Human Laboratory Diagnosis and Testing

Laboratory testing for evidence of arboviral diseases typically involves serologic and molecular testing. For several viruses where humans are an amplifying host, molecular testing is more specific and can be used to confirm the diagnosis in the first week of illness. For viruses that typically are neuroinvasive, serology is more likely to be used to determine if someone was recently infected.

In most patients, infection with an arbovirus that can cause encephalitis is clinically inapparent or causes a nonspecific viral syndrome. Numerous pathogens cause encephalitis, aseptic meningitis, and febrile disease with similar clinical symptoms and presentations and should be considered in the differential diagnosis. Definitive diagnosis can only be made by laboratory testing using specific reagents. Selection of diagnostic test procedures should take into consideration patient factors (e.g., age, immune status, vaccination history), timing of infection, the range of pathogens in the differential diagnosis, the criteria for classifying a case as confirmed or probable, as well as the capability of the primary and confirming diagnostic laboratories.

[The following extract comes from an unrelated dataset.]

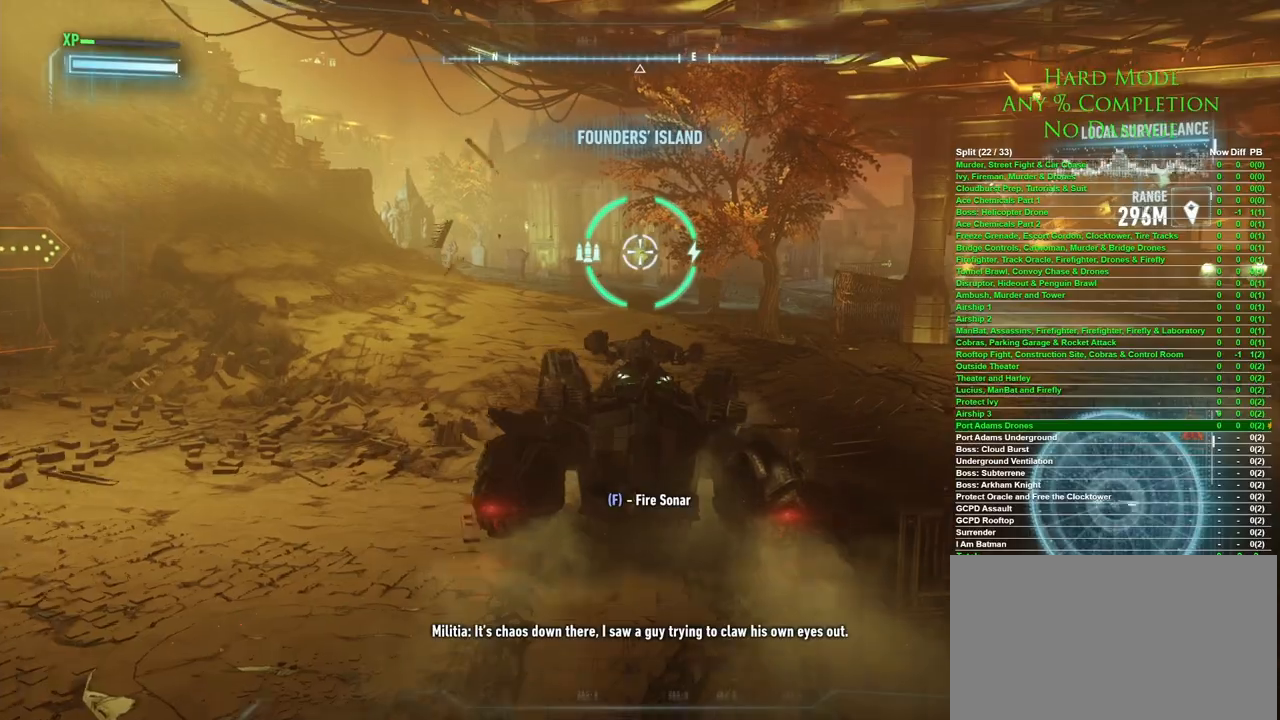
{"keys": ["f", "w"], "mouse": [], "events": [[167, "space", "down"], [367, "space", "up"], [500, "f", "down"]]}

Appropriate selection of diagnostic procedures and accurate interpretation of findings requires information describing the patient and the diagnostic specimen. For human specimens, the following data must accompany sera, CSF or tissue specimens for results to be properly interpreted and reported: 1) symptom onset date (when known); 2) date of sample collection; 3) unusual immunological status of patient (e.g., immunosuppression); 4) state and county of residence; 5) travel history (especially in flavivirus-endemic areas); 6) history of prior vaccination (e.g., yellow fever, Japanese encephalitis, or tick-borne encephalitis viruses); and 7) brief clinical summary including clinical diagnosis (e.g., encephalitis, aseptic meningitis). Minimally, onset and sample collection dates are required to perform and interpret initial screening tests. The remaining information is required to evaluate any test results from initial screening. If possible, a convalescent serum sample taken at least 14 days following the acute sample should be obtained to enable confirmation by serological testing.

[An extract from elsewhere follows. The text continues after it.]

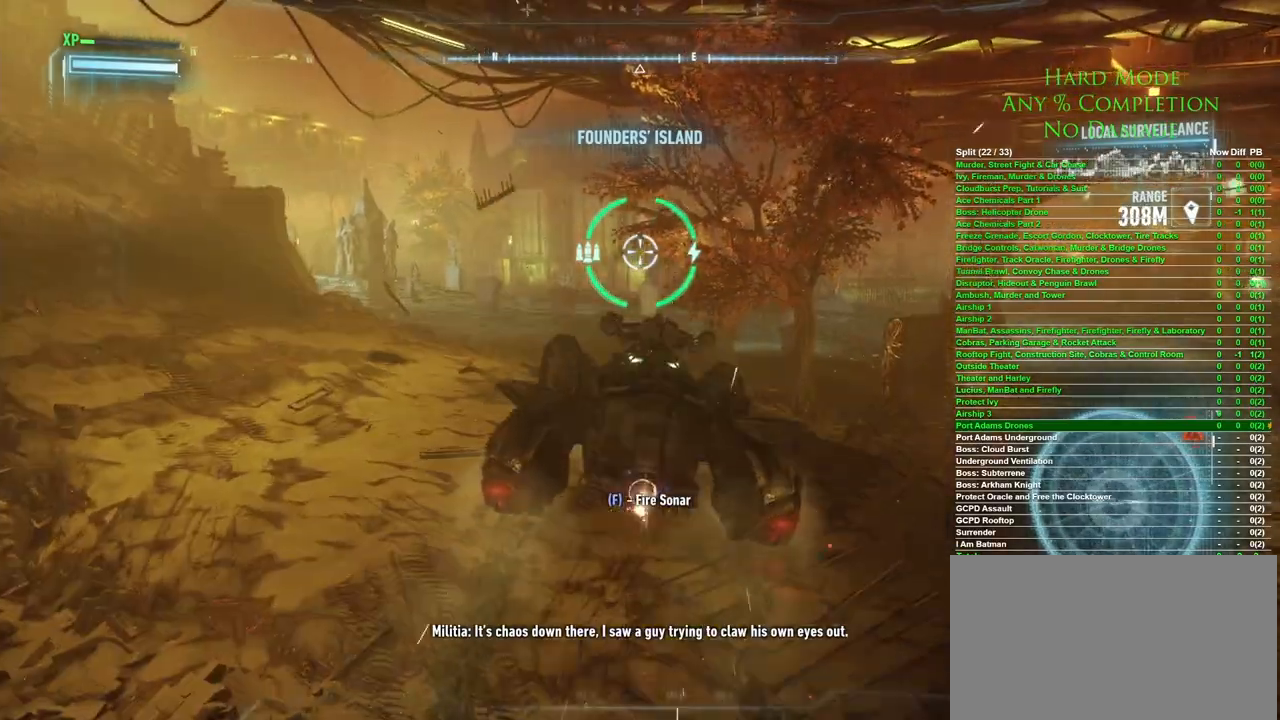
{"keys": ["w"], "mouse": [], "events": [[133, "f", "up"]]}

Serology. The front-line screening assay for laboratory diagnosis of human WNV infection is the IgM assay. Currently, the FDA has cleared three commercially available test kits from different manufacturers, for detection of WNV IgM antibodies. These kits are used in many commercial and public health laboratories in the United States. In addition, the CDC-defined IgM and IgG EIA [i.e., ELISA or microsphere-based immunoassay (MIA)] can be used (Martin et al. 2000; Johnson et al. 2000; Johnson et al. 2005). The CDC MIA can differentiate WNV from St. Louis encephalitis (SLE). Protocols are available for the CDC-developed assays from CDC’s DVBD Diagnostic Laboratory (Martin et al. 2000; Johnson et al. 2000). CDC also will provide positive controls and limited reagents as commercial sources are available to state public health labs.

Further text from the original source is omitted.